お客様がいらっしゃいますのでと着せられたのは薄い水色の可愛らしいオフショルダーのドレスだった。胸元には見たことのない小さな花が刺繍されている。黒一色だったクローゼットにいつの間にか増えていたドレスだ。


「ジュリエッタ…あのクローゼットにはドレスが増える魔術でもかかってるの?」

「そのような魔術はございませんよ。黒のドレスはダリキス様がご用意されたもの、こちらのドレスはアリス様が若い頃に着られていたドレスをお直ししたものです」

「水色の方が好きだわ。ダリキスに伝えておいて。これ以上のドレスは不要だって」

「かしこまりました」

ジュリエッタはなぜか勝ち誇ったような顔をする。

クローゼットにあるドレスで充分って意味だったのだけど、なにか勘違いさせたような…まぁいいや。


支度を終えてエントランスに向かうと、アリス様とジェラード様がすでにいらっしゃった。

その視線の先には、ピンクブロンドの髪に茶髪の瞳を持つムキムキマッチョな大男がいる。

大男は駄犬の頭を撫で回していた。


「ダリキス坊ちゃん、大きくなったなー!僕はウェールズなんて継がない!って出てったときはまだ俺の半分しかなかったもんな。王都の騎士学校主席だったんだろ?うんでもって近衛とは大出世じゃねぇか!いつまでこっちにいるんだ?あと、坊ちゃんの開発したガラクタが王家から送られてくるってのは本当か?なんでも離れていても会話ができるって噂だが…」

「…僕は帰らない!あとガラクタじゃなくてスマホ!発案したのは、聖女様のお姉様で聖魔術師のマヤ様だ!ガラクタと言ったな?取り消せ!」

威勢はいいが身長差も相まって、子供が駄々を捏ねているようにしか見えない。


「ほぅ…この地を継ぐってのか?その細腕で?ガハハ!無理だ!坊ちゃん大人しく王城に帰るんだ。魔物との戦闘は近衛のお飾りじゃできねぇよ」

「やってみなきゃわからないだろ!」

「ガハハ!そこまで言うなら闘技場に来な!どれだけ無謀なことなのか教えてやる」

ピンクブロンドの大男は髪を掻き上げながら、ダリキスを挑発していた。


「…ジュリエッタ、そういえば私ダリキスの作ったスマホの性能確認してないわ」

「マヤ様、心配ご無用です。ダリキス様はそれはそれは腕のいい魔道具師ですので。ウェーズ湖に浮かぶ光の玉も、坊ちゃんの作品にございます」

「そうよーマヤちゃん。あの光の玉はダリキスがお化けが出そうで怖いからって理由で作ったのよー。スマホも私は使わせていただいてるけどとても便利だわ。王太子殿下なんて毎日 "王国ッター" を更新されていて、精力的に政策の草案を出してらっしゃるわ」

「アリス様、王国ッターって…」

「国の内政を宣伝するために陛下が発案されたのよー。あくまで独り言って体だから、チャレンジャーな草案もあったりして面白いわー」

わたしは頭を抱えたくなったが、かろうじて我慢した。ツツッターがもっと気軽な日記のようなものだったとは言えない。言ってはならない。

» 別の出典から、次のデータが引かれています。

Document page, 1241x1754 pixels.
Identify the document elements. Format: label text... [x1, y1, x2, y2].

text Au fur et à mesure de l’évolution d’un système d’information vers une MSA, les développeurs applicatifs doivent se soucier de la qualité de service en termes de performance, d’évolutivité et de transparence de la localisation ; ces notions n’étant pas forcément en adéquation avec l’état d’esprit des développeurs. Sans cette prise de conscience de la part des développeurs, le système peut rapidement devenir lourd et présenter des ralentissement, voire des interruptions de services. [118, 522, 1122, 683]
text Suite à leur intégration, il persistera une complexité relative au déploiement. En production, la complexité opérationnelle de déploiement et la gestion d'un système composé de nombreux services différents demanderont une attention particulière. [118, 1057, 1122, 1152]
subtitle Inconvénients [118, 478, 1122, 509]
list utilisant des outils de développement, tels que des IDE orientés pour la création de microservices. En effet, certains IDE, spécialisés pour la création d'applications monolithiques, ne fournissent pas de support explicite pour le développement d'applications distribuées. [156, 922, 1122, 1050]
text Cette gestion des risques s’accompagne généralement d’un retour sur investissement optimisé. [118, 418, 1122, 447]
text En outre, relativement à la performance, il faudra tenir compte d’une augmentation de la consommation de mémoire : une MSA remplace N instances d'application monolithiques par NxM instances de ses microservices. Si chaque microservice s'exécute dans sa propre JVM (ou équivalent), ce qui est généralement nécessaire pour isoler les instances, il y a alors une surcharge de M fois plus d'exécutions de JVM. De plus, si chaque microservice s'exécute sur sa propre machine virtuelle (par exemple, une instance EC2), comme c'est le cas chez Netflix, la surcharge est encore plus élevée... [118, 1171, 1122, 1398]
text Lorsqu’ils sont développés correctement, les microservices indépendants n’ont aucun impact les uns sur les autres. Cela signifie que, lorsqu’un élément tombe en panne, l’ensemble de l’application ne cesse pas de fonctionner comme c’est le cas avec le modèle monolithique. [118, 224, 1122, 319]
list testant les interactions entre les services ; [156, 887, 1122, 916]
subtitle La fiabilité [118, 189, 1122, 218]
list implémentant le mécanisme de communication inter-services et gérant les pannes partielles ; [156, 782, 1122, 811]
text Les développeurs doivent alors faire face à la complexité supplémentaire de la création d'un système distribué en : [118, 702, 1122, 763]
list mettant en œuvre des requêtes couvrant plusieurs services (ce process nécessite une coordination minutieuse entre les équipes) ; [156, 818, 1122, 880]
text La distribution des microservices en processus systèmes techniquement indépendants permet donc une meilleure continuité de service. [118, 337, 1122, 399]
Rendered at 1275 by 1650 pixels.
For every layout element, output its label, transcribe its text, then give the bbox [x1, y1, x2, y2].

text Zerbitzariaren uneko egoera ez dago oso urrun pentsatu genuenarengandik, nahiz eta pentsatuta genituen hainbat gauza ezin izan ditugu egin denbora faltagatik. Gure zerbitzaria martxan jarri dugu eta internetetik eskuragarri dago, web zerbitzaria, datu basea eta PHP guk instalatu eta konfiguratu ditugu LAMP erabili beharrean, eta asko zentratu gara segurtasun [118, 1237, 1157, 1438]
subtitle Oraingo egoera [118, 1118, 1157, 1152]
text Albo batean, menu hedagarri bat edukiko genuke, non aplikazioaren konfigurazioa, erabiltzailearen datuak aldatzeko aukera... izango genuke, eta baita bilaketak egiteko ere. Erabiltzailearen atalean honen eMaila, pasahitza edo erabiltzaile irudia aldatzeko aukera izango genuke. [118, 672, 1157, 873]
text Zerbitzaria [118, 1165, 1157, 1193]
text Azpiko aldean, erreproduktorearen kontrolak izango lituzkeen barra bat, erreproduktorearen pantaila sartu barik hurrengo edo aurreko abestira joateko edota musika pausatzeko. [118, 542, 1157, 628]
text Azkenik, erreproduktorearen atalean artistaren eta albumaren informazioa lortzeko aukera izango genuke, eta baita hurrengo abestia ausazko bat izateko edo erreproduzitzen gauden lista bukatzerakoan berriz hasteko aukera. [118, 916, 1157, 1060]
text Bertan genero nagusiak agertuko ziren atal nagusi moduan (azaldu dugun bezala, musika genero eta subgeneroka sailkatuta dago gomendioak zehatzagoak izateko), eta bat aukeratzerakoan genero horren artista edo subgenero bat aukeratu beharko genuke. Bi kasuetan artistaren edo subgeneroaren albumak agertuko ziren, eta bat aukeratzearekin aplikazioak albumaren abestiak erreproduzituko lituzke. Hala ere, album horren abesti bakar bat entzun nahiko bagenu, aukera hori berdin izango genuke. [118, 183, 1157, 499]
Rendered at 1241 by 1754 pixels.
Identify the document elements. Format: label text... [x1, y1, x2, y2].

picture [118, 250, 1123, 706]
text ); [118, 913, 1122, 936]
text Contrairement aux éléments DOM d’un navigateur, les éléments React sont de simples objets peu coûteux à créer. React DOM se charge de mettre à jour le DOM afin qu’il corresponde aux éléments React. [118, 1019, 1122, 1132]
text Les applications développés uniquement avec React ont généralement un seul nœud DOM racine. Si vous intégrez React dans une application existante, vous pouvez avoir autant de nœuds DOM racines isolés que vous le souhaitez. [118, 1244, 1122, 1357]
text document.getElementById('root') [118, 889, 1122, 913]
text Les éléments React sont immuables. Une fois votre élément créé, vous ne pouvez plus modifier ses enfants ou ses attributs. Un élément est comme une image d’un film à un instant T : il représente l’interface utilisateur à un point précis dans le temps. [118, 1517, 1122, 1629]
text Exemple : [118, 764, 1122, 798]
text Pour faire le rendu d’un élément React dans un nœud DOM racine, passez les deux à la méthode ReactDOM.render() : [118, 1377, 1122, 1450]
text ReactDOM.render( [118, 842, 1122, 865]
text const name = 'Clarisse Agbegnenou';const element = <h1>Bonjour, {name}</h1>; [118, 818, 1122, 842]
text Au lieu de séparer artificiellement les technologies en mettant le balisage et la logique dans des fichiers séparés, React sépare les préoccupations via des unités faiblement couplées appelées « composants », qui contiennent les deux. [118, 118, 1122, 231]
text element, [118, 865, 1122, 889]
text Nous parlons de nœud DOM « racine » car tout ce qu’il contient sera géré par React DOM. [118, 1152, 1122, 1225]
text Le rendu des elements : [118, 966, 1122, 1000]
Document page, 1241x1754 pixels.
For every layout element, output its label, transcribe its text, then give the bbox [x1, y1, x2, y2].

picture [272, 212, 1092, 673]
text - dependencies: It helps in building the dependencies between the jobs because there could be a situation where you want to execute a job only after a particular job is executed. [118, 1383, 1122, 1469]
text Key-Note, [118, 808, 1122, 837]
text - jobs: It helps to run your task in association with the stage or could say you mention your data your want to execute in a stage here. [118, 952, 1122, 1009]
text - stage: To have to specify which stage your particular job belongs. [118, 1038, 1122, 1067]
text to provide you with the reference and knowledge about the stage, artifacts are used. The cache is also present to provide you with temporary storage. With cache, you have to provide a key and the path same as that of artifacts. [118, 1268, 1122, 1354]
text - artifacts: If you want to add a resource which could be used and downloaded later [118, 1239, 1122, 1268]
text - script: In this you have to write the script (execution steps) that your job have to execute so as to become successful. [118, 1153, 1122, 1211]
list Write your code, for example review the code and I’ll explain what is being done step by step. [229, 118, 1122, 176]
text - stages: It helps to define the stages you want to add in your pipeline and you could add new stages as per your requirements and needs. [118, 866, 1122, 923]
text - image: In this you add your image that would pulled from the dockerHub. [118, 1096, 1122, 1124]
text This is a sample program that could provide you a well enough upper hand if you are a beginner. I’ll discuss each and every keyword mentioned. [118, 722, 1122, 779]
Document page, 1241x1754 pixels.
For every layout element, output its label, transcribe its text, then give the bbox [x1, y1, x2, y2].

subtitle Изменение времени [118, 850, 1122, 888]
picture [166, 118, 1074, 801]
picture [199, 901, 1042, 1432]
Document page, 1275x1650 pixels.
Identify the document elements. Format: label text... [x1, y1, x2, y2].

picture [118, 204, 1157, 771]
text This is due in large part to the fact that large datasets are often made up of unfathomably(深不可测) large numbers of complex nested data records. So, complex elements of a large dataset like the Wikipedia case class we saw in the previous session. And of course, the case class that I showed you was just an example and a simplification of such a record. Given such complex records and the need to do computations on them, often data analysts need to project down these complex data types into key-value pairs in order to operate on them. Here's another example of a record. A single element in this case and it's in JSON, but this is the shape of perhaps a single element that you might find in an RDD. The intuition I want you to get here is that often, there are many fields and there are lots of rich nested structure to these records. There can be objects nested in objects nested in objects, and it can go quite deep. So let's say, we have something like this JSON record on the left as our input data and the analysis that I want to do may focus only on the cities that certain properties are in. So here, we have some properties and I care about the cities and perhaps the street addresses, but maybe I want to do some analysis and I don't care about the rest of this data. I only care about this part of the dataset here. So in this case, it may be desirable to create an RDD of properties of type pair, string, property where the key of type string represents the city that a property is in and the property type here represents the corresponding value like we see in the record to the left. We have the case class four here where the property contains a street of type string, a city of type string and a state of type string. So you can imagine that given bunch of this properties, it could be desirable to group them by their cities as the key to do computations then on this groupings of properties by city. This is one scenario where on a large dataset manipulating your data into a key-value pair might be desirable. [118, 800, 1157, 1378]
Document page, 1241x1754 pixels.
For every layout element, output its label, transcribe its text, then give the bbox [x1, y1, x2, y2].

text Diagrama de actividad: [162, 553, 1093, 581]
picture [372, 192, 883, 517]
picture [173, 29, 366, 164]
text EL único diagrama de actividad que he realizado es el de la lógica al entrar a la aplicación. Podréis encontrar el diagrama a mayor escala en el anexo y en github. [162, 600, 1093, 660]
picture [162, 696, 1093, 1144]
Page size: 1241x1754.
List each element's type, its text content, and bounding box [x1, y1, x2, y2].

アリス様に「面白いものが見られるわよ」と連れてこられた闘技場には青の騎士服に身を包んだマッチョが大量にいた。

右を見ると二の腕をアピールするマッチョ。

左を見ると胸筋をアピールするマッチョ。

ジュリエッタの顔が赤く興奮しているように見えるけど触れないでおこう。


そんなマッチョ達の中心には先程のピンクブロンドの大男とダリキスが立っていた。

マッチョに囲まれるとダリキスがひ弱に見える。ダリキスは細マッチョだからな。でもうちの駄犬はやるんですのよ?

私がふっと口元を緩めたとき、ジェラード様の合図で戦いの火蓋が切られた。


カキン。模造刀のぶつかる音がする。

大男は力任せにでもしなやかにダリキスに向けて刃を放つ。

ダリキスはそれを受け流し、身軽に大男の横を横切り背後から切りかかる。

大男はそれを最も簡単に受け止めて身を翻し、ダリキスへ強烈な一本を放つ。

受け止めたダリキスの足元からは砂埃が舞い、静けさに包まれていた競技場がザワッとした。


「団長の一閃を受け止めた」

「地面に穴が空いたって噂のアレを」

「しかも刃は折れてないだと?模造刀だぞ…」

ふふふ。うちの駄犬はやる時はやるんです。


------

王城からウェールズへの馬車での移動中、吐き気に催された私を抱えて木陰に逃げ込んだダリキスと出会ったのは、盗賊。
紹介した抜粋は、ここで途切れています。